#### TRECHO FORNECIDO
═══

Porém, além da pintura, enquanto representativa de estampa em relação com o
cultural, o cotidiano e o religioso de uma coletividade, a estampa e seu laconismo funcionam
também como um instantâneo advindo da memória, “fotografia” rápida de um momento, foto
revelada da memória, instante que se finge captado, apreendido, pela lente da memória,
apoiado na descrição de uma escrita lacônica, que sugere necessitar do receptor dessas
imagens, na busca de um nexo, de um antes e depois da tomada da fotografia, na busca de
sujeitos, na busca de saber e entender quem é agente e quem é paciente nestas, destas fotos,
imagens, instantâneos, estampas lacônicas. Eis daí outra vinculação, pois subsequentes a estes
instantâneos, a estas estampas estão vinculados os contos seguintes, não necessariamente de
modo esquemático, a título de causa e efeito, porque não são todas as estampas que
apresentam, que têm relação estrita com o conto que as sucedem. Mas, tal vinculação é dada à
ordem de seu tamanho. Enquanto a estampa se assemelha a um instantâneo, o conto, o
capítulo que a sucede é maior, é algo mais extenso. Assim, nessa hierarquização de
brevidades, por ainda ser breve sugere a brevidade de uma fotografia mais detida, advinda de
um fragmento de memória mais trabalhado (talvez no tempo maior que teve o narrador para
pensá-las no conto final, conto conclusão “Debajo de la casa”, como veremos melhor no
capítulo dois desta tese).

═══

#### CONTEÚDO DO CONJUNTO
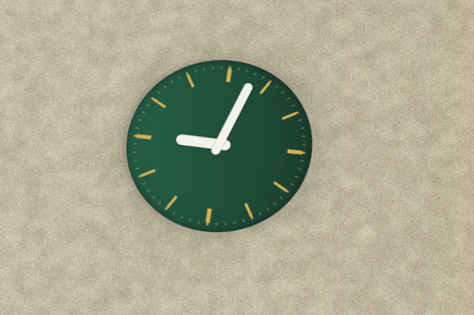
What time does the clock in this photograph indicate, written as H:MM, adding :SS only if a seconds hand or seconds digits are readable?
9:03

═══

#### SUAS TAREFAS
#1 Por favor, liste os quatro termos enumerados logo após "nestas, destas" no trecho fornecido.
#2 Indique se cada afirmação abaixo concorda com o trecho fornecido, respondendo sim ou não e citando as palavras decisivas dele.
(a) Todas as estampas têm relação estrita com o conto que as sucede.
(b) O conto que sucede a estampa é mais extenso do que ela.
(c) O conto final se chama "Debajo de la casa".

#### RESPOSTAS POR TAREFA
#1 fotos; imagens; instantâneos; estampas lacônicas

#2
(a) Não: "não são todas as estampas que apresentam, que têm relação estrita com o conto que as sucedem"
(b) Sim: "o conto, o capítulo que a sucede é maior, é algo mais extenso"
(c) Sim: "conto final, conto conclusão “Debajo de la casa”"